§ **Prompt**: Line by line, give the data again exactly as it appears, but without pictures.

§ **Data for review**:
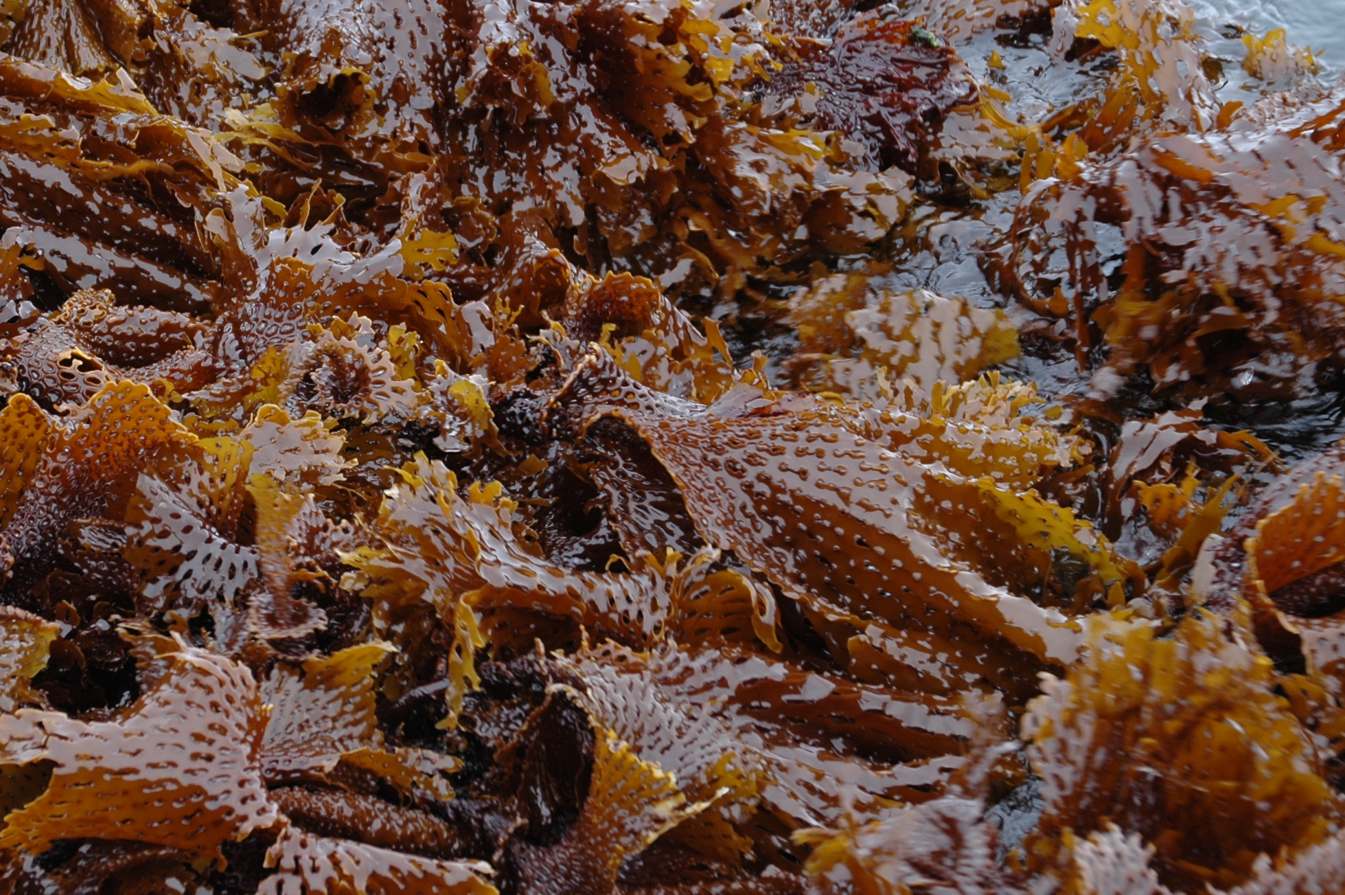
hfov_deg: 10.5
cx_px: 481
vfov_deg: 7.0
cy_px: 525
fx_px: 7308
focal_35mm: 196
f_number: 5
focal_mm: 85
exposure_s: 1/100
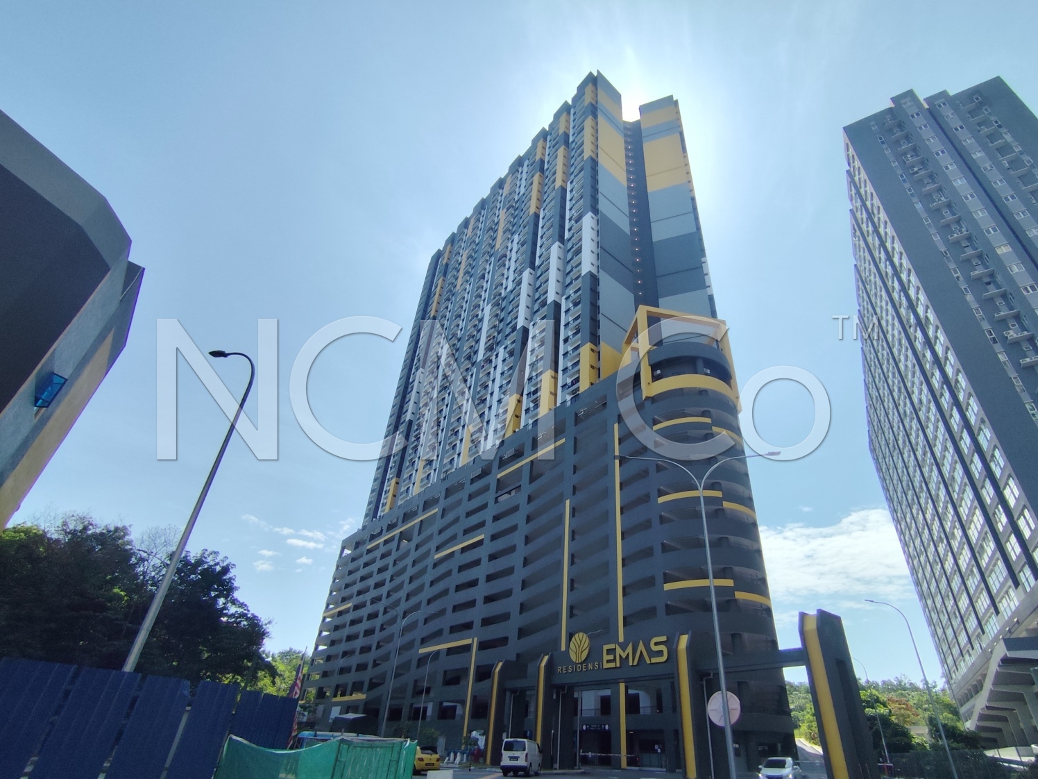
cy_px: 390
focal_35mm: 16
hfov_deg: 94.5
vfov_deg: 78.1
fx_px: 480
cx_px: 519
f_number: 2.2
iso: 50
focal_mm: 1.65
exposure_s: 1/2605
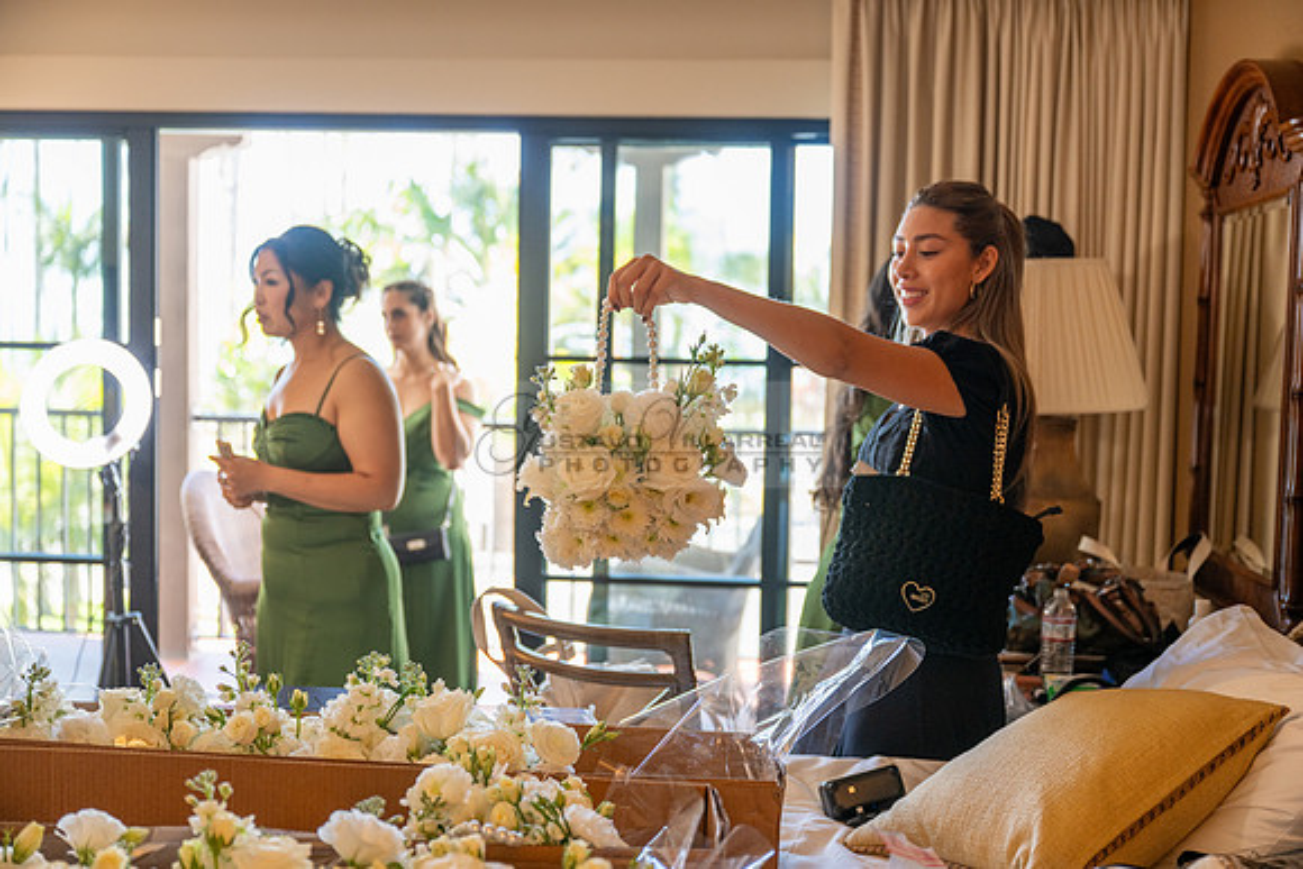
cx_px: 652
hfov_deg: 47.4
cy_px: 434
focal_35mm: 41
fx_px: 1484
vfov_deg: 32.6
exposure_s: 1/200
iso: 500
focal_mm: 41
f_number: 2.8
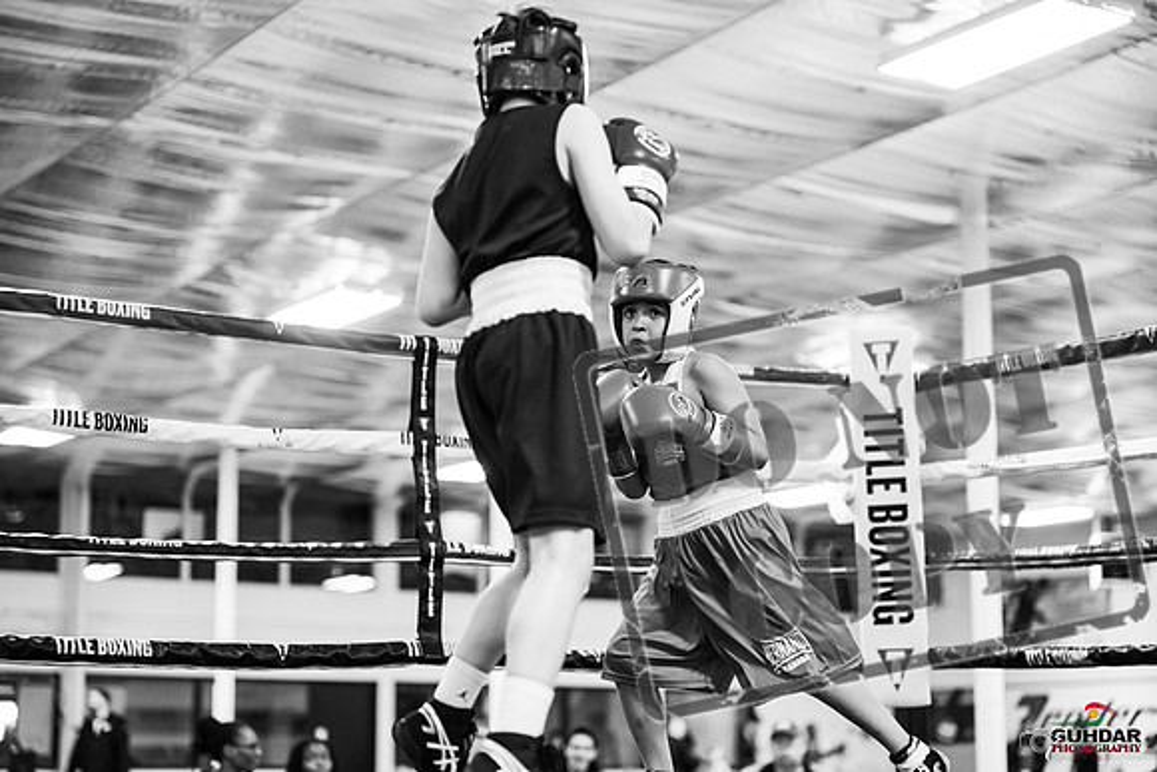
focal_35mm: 69
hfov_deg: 29.2
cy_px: 386
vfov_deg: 19.7
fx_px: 2218
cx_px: 578
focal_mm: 69
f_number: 2
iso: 3200
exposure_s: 1/800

§ **Expected answer**:
hfov_deg: 10.5
cx_px: 481
vfov_deg: 7.0
cy_px: 525
fx_px: 7308
focal_35mm: 196
f_number: 5
focal_mm: 85
exposure_s: 1/100
cy_px: 390
focal_35mm: 16
hfov_deg: 94.5
vfov_deg: 78.1
fx_px: 480
cx_px: 519
f_number: 2.2
iso: 50
focal_mm: 1.65
exposure_s: 1/2605
cx_px: 652
hfov_deg: 47.4
cy_px: 434
focal_35mm: 41
fx_px: 1484
vfov_deg: 32.6
exposure_s: 1/200
iso: 500
focal_mm: 41
f_number: 2.8
focal_35mm: 69
hfov_deg: 29.2
cy_px: 386
vfov_deg: 19.7
fx_px: 2218
cx_px: 578
focal_mm: 69
f_number: 2
iso: 3200
exposure_s: 1/800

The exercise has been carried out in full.